%%

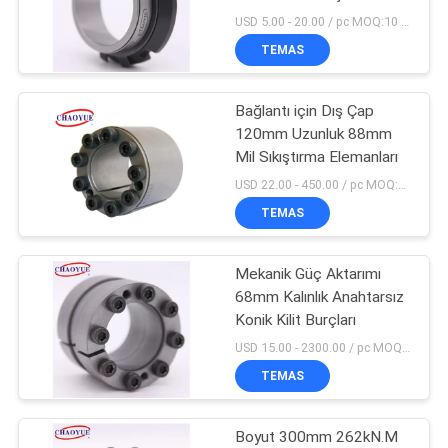
SITE
USD 5.00 - 20.00 / pc MOQ:10 parça
HARITASI
TEMAS
19
Arka Kilit Kam
Bağlantı için Dış Çap
PRIVACY
120mm Uzunluk 88mm
Debriyajı
POLICY
Mil Sıkıştırma Elemanları
USD 22.00 - 450.00 / pc MOQ:5 adet
TEMAS
Mekanik Güç Aktarımı
4
68mm Kalınlık Anahtarsız
Konveyör Bant Geri
Konik Kilit Burçları
USD 15.00 - 2300.00 / pc MOQ:5 adet
Durdurucu
TEMAS
Boyut 300mm 262kN.M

%%

● Goal of the exercise
Provide the count of lines in the data above that include the word "adet", with no added text.

● Answer to the exercise
2